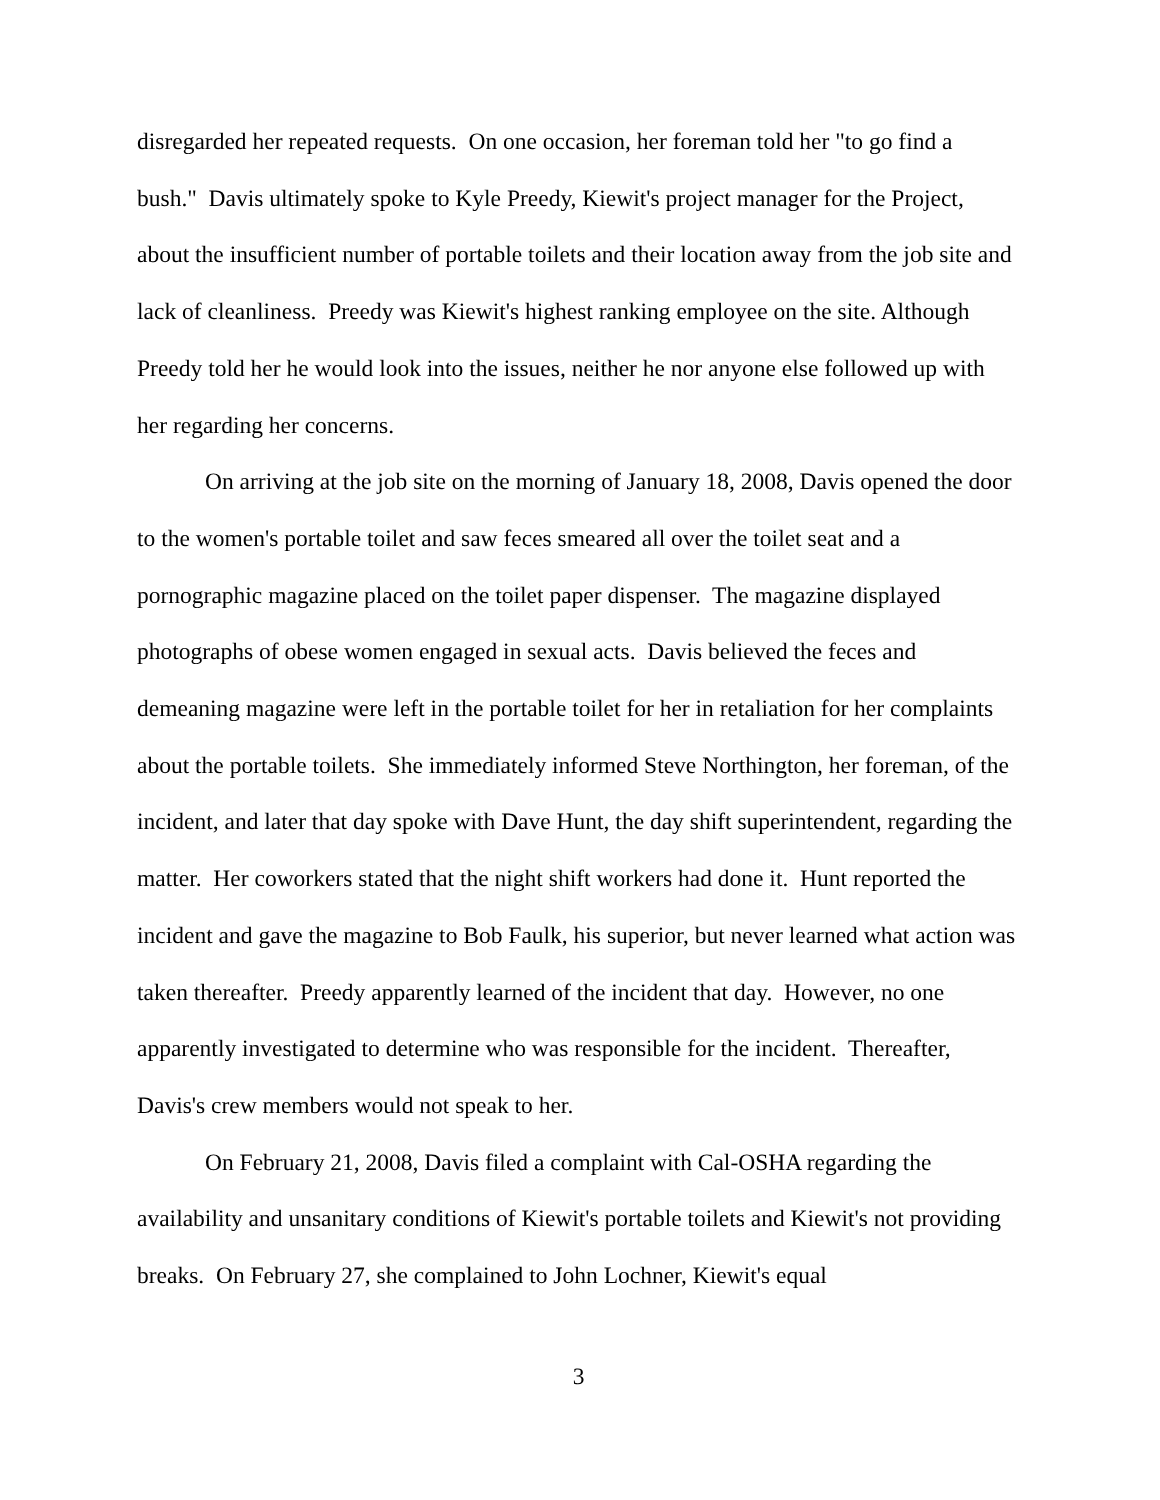disregarded her repeated requests. On one occasion, her foreman told her "to go find a bush." Davis ultimately spoke to Kyle Preedy, Kiewit's project manager for the Project, about the insufficient number of portable toilets and their location away from the job site and lack of cleanliness. Preedy was Kiewit's highest ranking employee on the site. Although Preedy told her he would look into the issues, neither he nor anyone else followed up with her regarding her concerns.
On arriving at the job site on the morning of January 18, 2008, Davis opened the door to the women's portable toilet and saw feces smeared all over the toilet seat and a pornographic magazine placed on the toilet paper dispenser. The magazine displayed photographs of obese women engaged in sexual acts. Davis believed the feces and demeaning magazine were left in the portable toilet for her in retaliation for her complaints about the portable toilets. She immediately informed Steve Northington, her foreman, of the incident, and later that day spoke with Dave Hunt, the day shift superintendent, regarding the matter. Her coworkers stated that the night shift workers had done it. Hunt reported the incident and gave the magazine to Bob Faulk, his superior, but never learned what action was taken thereafter. Preedy apparently learned of the incident that day. However, no one apparently investigated to determine who was responsible for the incident. Thereafter, Davis's crew members would not speak to her.
On February 21, 2008, Davis filed a complaint with Cal-OSHA regarding the availability and unsanitary conditions of Kiewit's portable toilets and Kiewit's not providing breaks. On February 27, she complained to John Lochner, Kiewit's equal
3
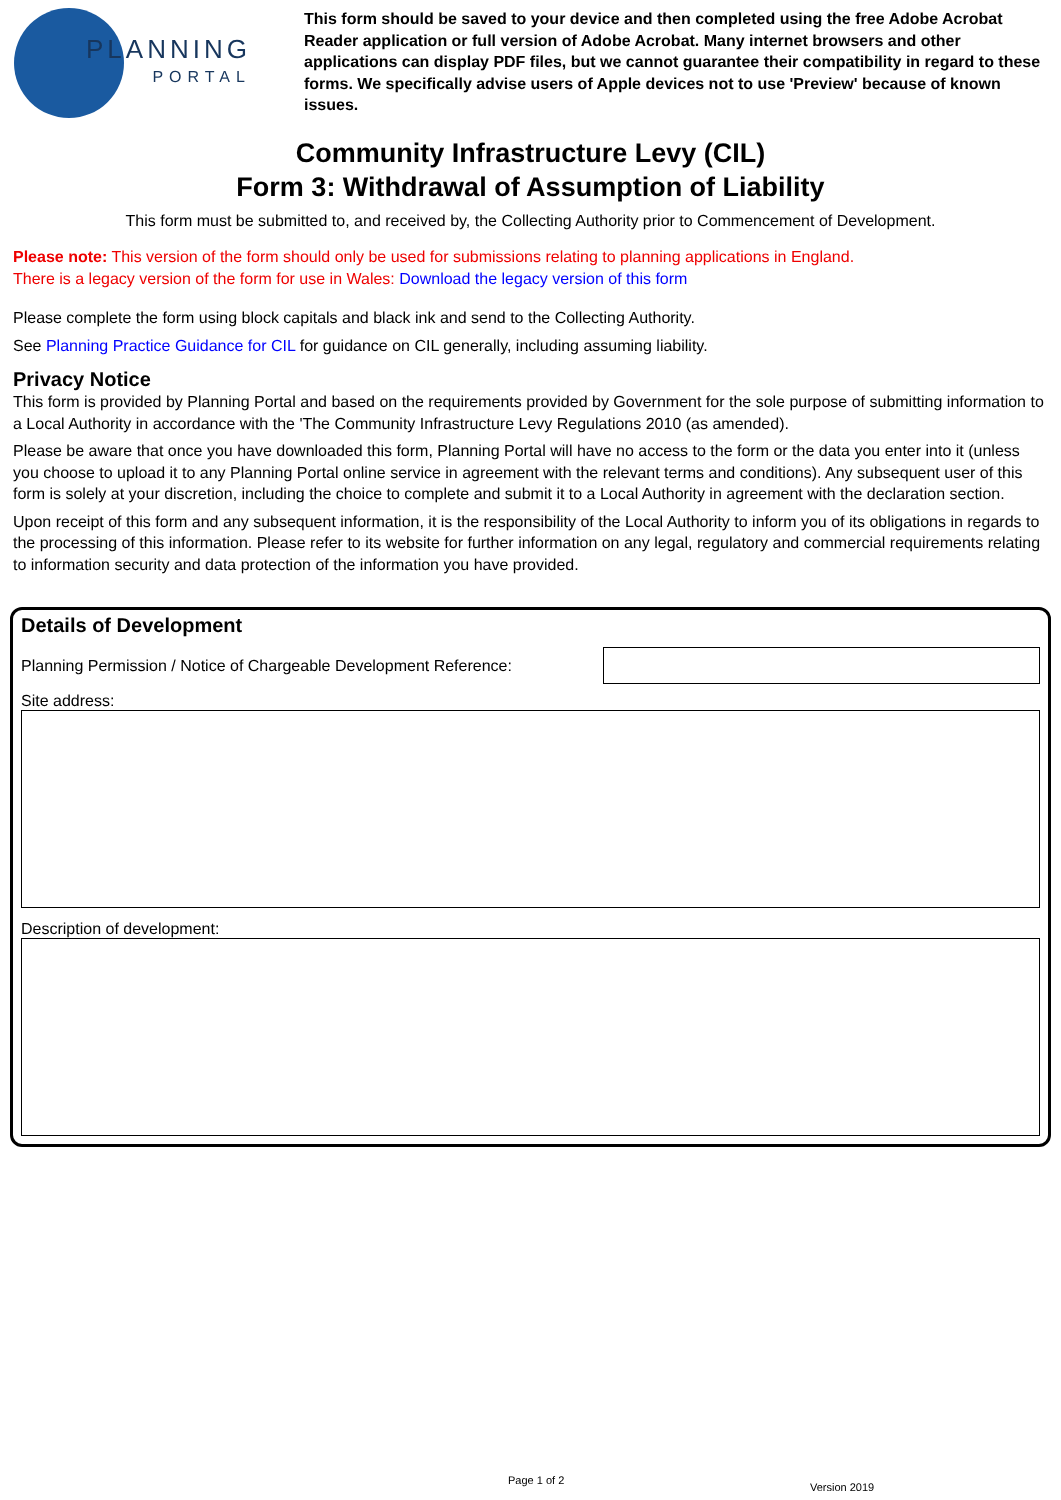PLANNING
PORTAL
This form should be saved to your device and then completed using the free Adobe Acrobat Reader application or full version of Adobe Acrobat. Many internet browsers and other applications can display PDF files, but we cannot guarantee their compatibility in regard to these forms. We specifically advise users of Apple devices not to use 'Preview' because of known issues.
Community Infrastructure Levy (CIL)
Form 3: Withdrawal of Assumption of Liability
This form must be submitted to, and received by, the Collecting Authority prior to Commencement of Development.
Please note: This version of the form should only be used for submissions relating to planning applications in England.
There is a legacy version of the form for use in Wales: Download the legacy version of this form
Please complete the form using block capitals and black ink and send to the Collecting Authority.
See Planning Practice Guidance for CIL for guidance on CIL generally, including assuming liability.
Privacy Notice
This form is provided by Planning Portal and based on the requirements provided by Government for the sole purpose of submitting information to a Local Authority in accordance with the 'The Community Infrastructure Levy Regulations 2010 (as amended).
Please be aware that once you have downloaded this form, Planning Portal will have no access to the form or the data you enter into it (unless you choose to upload it to any Planning Portal online service in agreement with the relevant terms and conditions). Any subsequent user of this form is solely at your discretion, including the choice to complete and submit it to a Local Authority in agreement with the declaration section.
Upon receipt of this form and any subsequent information, it is the responsibility of the Local Authority to inform you of its obligations in regards to the processing of this information. Please refer to its website for further information on any legal, regulatory and commercial requirements relating to information security and data protection of the information you have provided.
Details of Development
Planning Permission / Notice of Chargeable Development Reference:
Site address:
Description of development:
Page 1 of 2
Version 2019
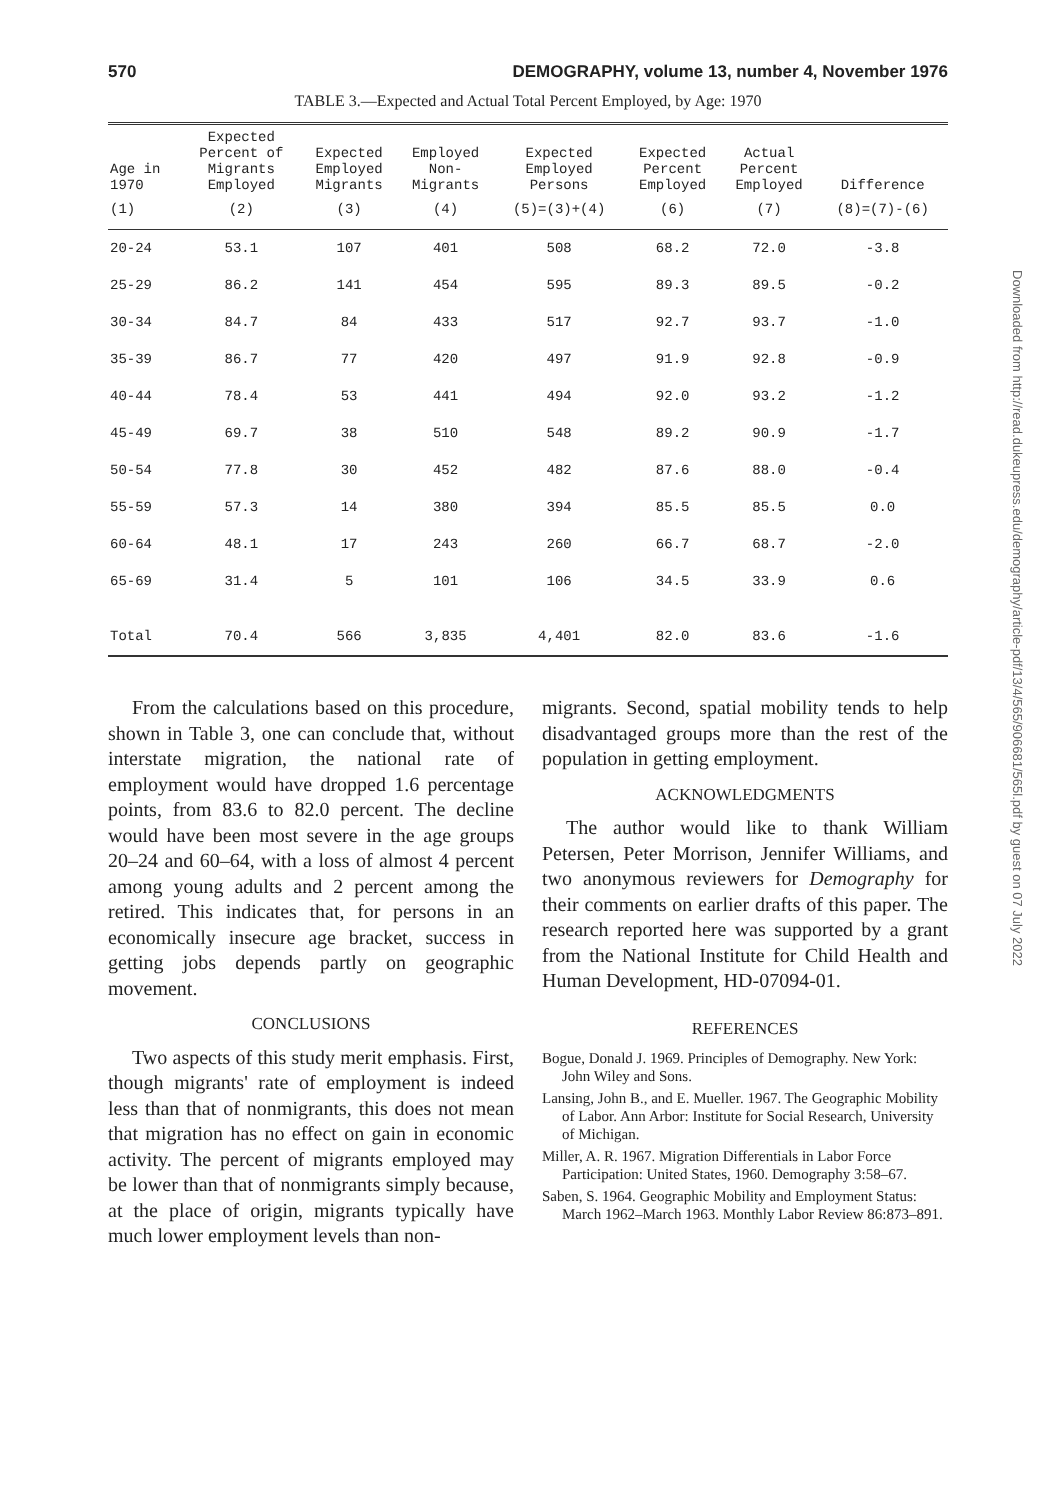570 DEMOGRAPHY, volume 13, number 4, November 1976
TABLE 3.—Expected and Actual Total Percent Employed, by Age: 1970
| Age in 1970 | Expected Percent of Migrants Employed | Expected Employed Migrants | Employed Non- Migrants | Expected Employed Persons | Expected Percent Employed | Actual Percent Employed | Difference |
| --- | --- | --- | --- | --- | --- | --- | --- |
| (1) | (2) | (3) | (4) | (5)=(3)+(4) | (6) | (7) | (8)=(7)-(6) |
| 20-24 | 53.1 | 107 | 401 | 508 | 68.2 | 72.0 | -3.8 |
| 25-29 | 86.2 | 141 | 454 | 595 | 89.3 | 89.5 | -0.2 |
| 30-34 | 84.7 | 84 | 433 | 517 | 92.7 | 93.7 | -1.0 |
| 35-39 | 86.7 | 77 | 420 | 497 | 91.9 | 92.8 | -0.9 |
| 40-44 | 78.4 | 53 | 441 | 494 | 92.0 | 93.2 | -1.2 |
| 45-49 | 69.7 | 38 | 510 | 548 | 89.2 | 90.9 | -1.7 |
| 50-54 | 77.8 | 30 | 452 | 482 | 87.6 | 88.0 | -0.4 |
| 55-59 | 57.3 | 14 | 380 | 394 | 85.5 | 85.5 | 0.0 |
| 60-64 | 48.1 | 17 | 243 | 260 | 66.7 | 68.7 | -2.0 |
| 65-69 | 31.4 | 5 | 101 | 106 | 34.5 | 33.9 | 0.6 |
| Total | 70.4 | 566 | 3,835 | 4,401 | 82.0 | 83.6 | -1.6 |
From the calculations based on this procedure, shown in Table 3, one can conclude that, without interstate migration, the national rate of employment would have dropped 1.6 percentage points, from 83.6 to 82.0 percent. The decline would have been most severe in the age groups 20–24 and 60–64, with a loss of almost 4 percent among young adults and 2 percent among the retired. This indicates that, for persons in an economically insecure age bracket, success in getting jobs depends partly on geographic movement.
CONCLUSIONS
Two aspects of this study merit emphasis. First, though migrants' rate of employment is indeed less than that of nonmigrants, this does not mean that migration has no effect on gain in economic activity. The percent of migrants employed may be lower than that of nonmigrants simply because, at the place of origin, migrants typically have much lower employment levels than non-
migrants. Second, spatial mobility tends to help disadvantaged groups more than the rest of the population in getting employment.
ACKNOWLEDGMENTS
The author would like to thank William Petersen, Peter Morrison, Jennifer Williams, and two anonymous reviewers for Demography for their comments on earlier drafts of this paper. The research reported here was supported by a grant from the National Institute for Child Health and Human Development, HD-07094-01.
REFERENCES
Bogue, Donald J. 1969. Principles of Demography. New York: John Wiley and Sons.
Lansing, John B., and E. Mueller. 1967. The Geographic Mobility of Labor. Ann Arbor: Institute for Social Research, University of Michigan.
Miller, A. R. 1967. Migration Differentials in Labor Force Participation: United States, 1960. Demography 3:58–67.
Saben, S. 1964. Geographic Mobility and Employment Status: March 1962–March 1963. Monthly Labor Review 86:873–891.
Downloaded from http://read.dukeupress.edu/demography/article-pdf/13/4/565/906681/565l.pdf by guest on 07 July 2022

ACTIVITY →
The expected answer is an exact copy of the lines above, beginning at the line with "This form must" and ending at the line with "Privacy Notice", with both ends in.

YOUR RESPONSE →
This form must be submitted to, and received by, the Collecting Authority prior to Commencement of Development.
Please note: This version of the form should only be used for submissions relating to planning applications in England.
There is a legacy version of the form for use in Wales: Download the legacy version of this form
Please complete the form using block capitals and black ink and send to the Collecting Authority.
See Planning Practice Guidance for CIL for guidance on CIL generally, including assuming liability.
Privacy Notice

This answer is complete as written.